Begitu kuatnya kenangan media radio. Kekuatan radio sebagai media hiburan dan informasi, sejatinya cukup efektif dan masih relevan. Alat komunikasi boleh berkembang pesat tetapi radio tidak terganggu keberadaanya. Cermati, hampir setiap orang sekarang mengantongi radio karena radio merupakan aplikasi standar setiap handphone. Bahwa sedikit orang memanfaatkan aplikasi tersebut, itu soal lain. Kreatifitas pengelola stasiun radio yang menentukan siarannya didengar orang atau tidak.
Mengenang dua program radio tadi, Kuliah Subuh (Dakwah) Buya Hamka dari RRI dan pelajaran Bahasa Inggris Radio Australia membuktikan, radio terbukti efektif dipakai untuk mengajarkan ilmu pengetahuan kepada publik. Maka pada saat pandemi Covid-19, Pembelajaran Jarak Jauh (PJJ) menggunakan media radio siaran, seperti dilakukan melalui RRI, merupakan langkah tepat. Ini sebagai terobosan mengatasi persoalan ada tidaknya jaringan internet di suatu wilayah.
Dari acara PJJ yang sudah berjalan melalui RRI, kritik yang perlu disampaikan adalah banyak guru tidak terbiasa tampil dalam ruang studio siaran. Melihat microphone bisa jadi tampak seperti harimau di depan wajahnya. Demam studio. Itu hal yang wajar dan umum dirasakan pada banyak orang. Banyak pimpinan stasiun radio juga tidak berani ngomong di depan microphone alias siaran.
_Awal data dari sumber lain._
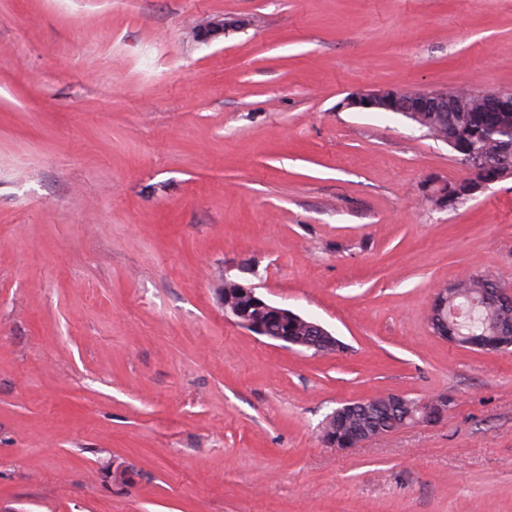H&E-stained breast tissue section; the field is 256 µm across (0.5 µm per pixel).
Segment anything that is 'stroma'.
<instances>
[{
	"label": "stroma",
	"instance_id": "obj_1",
	"mask_svg": "<svg viewBox=\"0 0 512 512\" xmlns=\"http://www.w3.org/2000/svg\"><path fill=\"white\" fill-rule=\"evenodd\" d=\"M379 86L512 91V0H0V512H512V352L428 320L512 287V178L432 207L466 169L341 108ZM228 276L342 352L225 320ZM390 392L448 415L321 443ZM460 289L459 296L448 299V294L454 291L455 285L445 286L439 288L436 292L431 305H430V321L432 332L440 339L456 345L461 346L460 336H448V333L457 334L459 331L464 336H472L473 338H492L489 336V326L491 320L496 322L510 323L506 325L499 334L501 341L494 345L486 347L478 346L472 341L465 344L474 349L481 351L491 349L495 351L505 352L512 347V307L510 305L492 306L484 304V294L489 292V289L500 288L498 291L501 299L506 300L509 304L512 301V291L510 288H505L495 276L489 273H480L468 281L457 284ZM477 300V304L472 312L473 319L464 321H454L453 317L448 316V309L452 306L466 303L469 300ZM369 404L370 402L367 401V398H359L348 400L340 407L334 409L325 417L319 428L322 442L332 447L347 449L390 433L382 430L372 433L353 432L348 438L341 442L336 440V418L345 420L348 416L361 411L362 409H366ZM398 418L399 415L395 412V408L385 403H379L367 411H361L356 414L353 423L359 428L370 426L386 428L395 421H398Z\"/></svg>",
	"mask_w": 512,
	"mask_h": 512
}]
</instances>
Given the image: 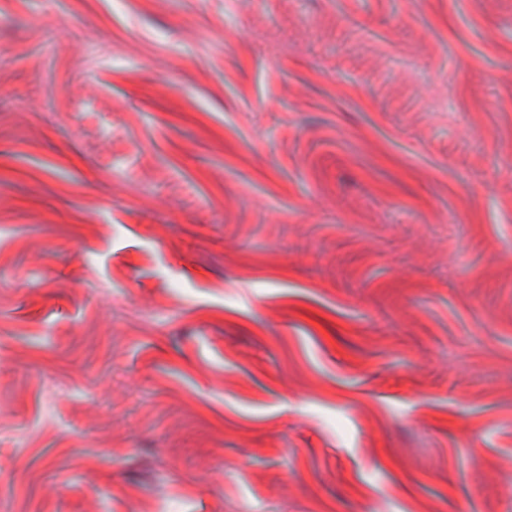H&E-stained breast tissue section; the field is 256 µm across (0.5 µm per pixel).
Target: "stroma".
I'll return each mask as SVG.
<instances>
[{"label": "stroma", "instance_id": "35a3bbf8", "mask_svg": "<svg viewBox=\"0 0 512 512\" xmlns=\"http://www.w3.org/2000/svg\"><path fill=\"white\" fill-rule=\"evenodd\" d=\"M0 512H512V0H0Z\"/></svg>", "mask_w": 512, "mask_h": 512}]
</instances>
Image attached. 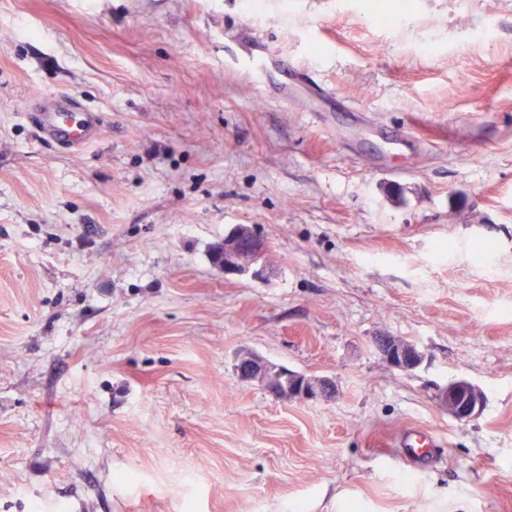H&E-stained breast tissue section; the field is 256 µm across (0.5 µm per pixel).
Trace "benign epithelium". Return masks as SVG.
Wrapping results in <instances>:
<instances>
[{
    "label": "benign epithelium",
    "mask_w": 512,
    "mask_h": 512,
    "mask_svg": "<svg viewBox=\"0 0 512 512\" xmlns=\"http://www.w3.org/2000/svg\"><path fill=\"white\" fill-rule=\"evenodd\" d=\"M268 250V243L252 226L237 224L224 235V243L214 252V262L226 275L250 272L260 276L263 269H257L255 265ZM374 346L383 361L397 370L408 372L422 362V354L416 346L398 338L378 336L374 339ZM235 370L242 381L258 383L275 399L299 402L325 400L335 389V383L328 378L291 372L247 350L238 356ZM440 401L448 414L458 420L474 417L483 407L481 391L465 380L448 382Z\"/></svg>",
    "instance_id": "benign-epithelium-1"
}]
</instances>
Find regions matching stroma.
<instances>
[{
  "label": "stroma",
  "instance_id": "stroma-1",
  "mask_svg": "<svg viewBox=\"0 0 512 512\" xmlns=\"http://www.w3.org/2000/svg\"><path fill=\"white\" fill-rule=\"evenodd\" d=\"M0 512H512V0H0ZM35 101L41 109L43 128L48 138L65 141L72 147H81L93 140L94 131L99 127L97 112L78 101L55 102L41 96ZM74 109L81 111L82 118L78 124L70 125L61 116ZM269 250L268 243L255 232L252 226L237 224L224 236V243L214 252L216 266L227 275L252 272L263 274V268H255L256 263ZM374 346L383 361L397 370L408 372L422 362V354L416 346L398 338L377 336ZM235 370L246 383L257 382L275 399L299 402L325 400L332 396L335 383L325 377L291 372L244 350L236 360ZM288 377V384L284 379ZM441 404L448 414L458 420H468L479 414L483 407L481 391L465 380L448 382L441 394ZM401 445L406 448L405 456L415 460L429 458L433 448H437L434 438L420 431H410L405 434Z\"/></svg>",
  "mask_w": 512,
  "mask_h": 512
}]
</instances>
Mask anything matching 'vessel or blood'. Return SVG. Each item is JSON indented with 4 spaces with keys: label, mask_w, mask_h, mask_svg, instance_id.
<instances>
[{
    "label": "vessel or blood",
    "mask_w": 512,
    "mask_h": 512,
    "mask_svg": "<svg viewBox=\"0 0 512 512\" xmlns=\"http://www.w3.org/2000/svg\"><path fill=\"white\" fill-rule=\"evenodd\" d=\"M38 107L48 138L65 141L73 147L84 146L93 140L99 118L91 108L78 106L74 101L55 102L44 97L39 98ZM401 445L407 457L419 460L428 458L437 443L428 434L411 431L402 438Z\"/></svg>",
    "instance_id": "1"
}]
</instances>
Tetapi hal itu dapat mengganggu kosentrasi guru dalam memberi pelajaran. Tentu tidak pada semua guru. Pelatihan dan mengakrabkan diri dengan studio perlu sesering mungkin, sebelum masuk siaran PJJ. Durasi siaran dan rutinitas perlu dipikirkan karena sifat radio adalah media selintas, sehingga pendengar atau pelajar tidak bisa mengulang atau mendengarkan kembali yang diucapkan gurunya. Dalam kondisi demikian memutar rekaman siaran belajar tadi pada jam tertentu diperlukan.
Topik yang ramai dibahas dalam pelaksanaan PJJ adalah banyak wilayah tidak terjangkau internet. Ketidakmampuan orang tua membelikan perangkat komputer atau handphone (HP). Sehingga banyak siswa tidak bisa ikut PJJ. Boleh jadi, akibat dibomardir masalah internet tersebut pemerintah melalui kementrian pendidikan dan kebudayaan (Kemendikbud) menggelontorkan dana Rp7,2 triliun untuk subsidi data internet/pulsa para siswa, mahasiswa, guru dan dosen. Bagaimana dengan siswa di pelosok yang belum terjangkau internet dan tidak mampu beli HP? Diberi pulsa HP untuk apa?